What keeps the range of UK accents in existence?

I videotaped the show off the air way back when. The tape’s crappy by today’s standards but it’s still one I enjoy hauling out to watch now and then.

You’re probably thinking they had English accents, whereas a lot of southerners would have actually come from Scotland or the north of Ireland. If you listen to a modern Donegal accent in particular it’s fairly easy to hear a connection to the southern US.

Also, bobo t, you may be thinking that it was just the American accents that changed and not the British. (We get this question on the SDMB every once in a while.) All dialects change all the time. They change slowly perhaps, but they inevitably change. The American (and Canadian and Australian and New Zealander) accents of today are just as much different from the British accents of 400 years ago as the British accents of today are from the British accents of 400 years ago. Staying in one’s homeland doesn’t mean that a population’s language remains unchanging. For any particular difference between American and British dialects today, it would take some research to discover whether the British dialects of 400 years ago are closer to the present American dialect or the present British dialect.

Wow, I’d forgotten even starting this thread! Thanks for all the replies.

And yes, it’s entirely possible my teacher was pulling our legs. He “did” a few of us, and then moved onto something else, so maybe he just chose those of us who had something distinctive in our dialects but would have gotten the others wrong. Or maybe he cheated and memorized our student files and was a good cold reader. :wink:

As a side question: what’s the deal with the woman who plays Charlotte on Lost? I could have sworn that she was using an Australian accent, and I was shocked recently when another character referred to her as British. But looking up her bio, I see the actress is from Coldham’s Lane, England. I’ve *never *mixed up an Aussie for a Brit before! I think. I’m shaken. Is that a real Coldham’s Lane dialect, or is she using a different voice for her character?

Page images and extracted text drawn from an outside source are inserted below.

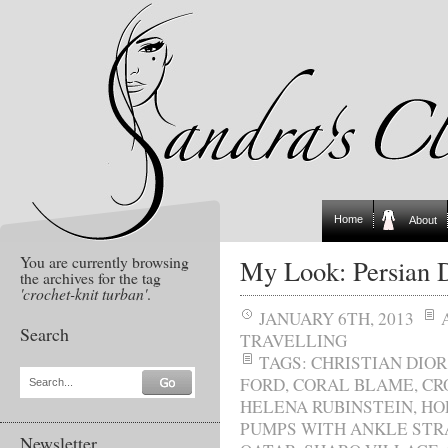
Home
About
You are currently browsing
My Look: Persian D
the archives for the tag
'crochet-knit turban'
.
JANUARY 6TH, 2013
Search
TRAVELLING
TAGS:
CHRISTIAN DIOR
FORD
,
CORAL BLAME
,
CR
Search...
HELENA RUBINSTEIN
,
HO
PUMPS WITH ANKLE STR
Newsletter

Coldham’s Lane, Cambridge - quite why they’ve listed the entire address, I don’t know! Listening to her here, it’s a big jumble. There’s East Anglian roots still audible (“Oi did” at 4:11 is a great example, and plenty of dropped consonants and glottal stops), but mainly overridden by the generic middle-class ‘English Accent’ so loved by Americans, and with various tinges around the edges of American influences, as one might expect of someone who’s lived and worked there for years.

Yeah when Fearghal Sharkey or Van Morrison sing they seem to bridge the gap with ease, more so than a singer from the south would.

Modern sociolinguistic thought tends to believe (and this partially answers BrainGlutton’s question about why AAVE [“Ebonics”] and standard English exist side by side*) that dialects and accents are maintained as a marker of identity. Speaking with a certain accent says “I am a part of X group”. Sociologically speaking, the act of a Georgian speaking with a Deep South drawl is similar to that of a South Indian person eating idlis or an anarcho-punk wearing a black bandana.

*however, it is necessary to note that AAVE is not just an accent-- it has a grammar separate from standard English.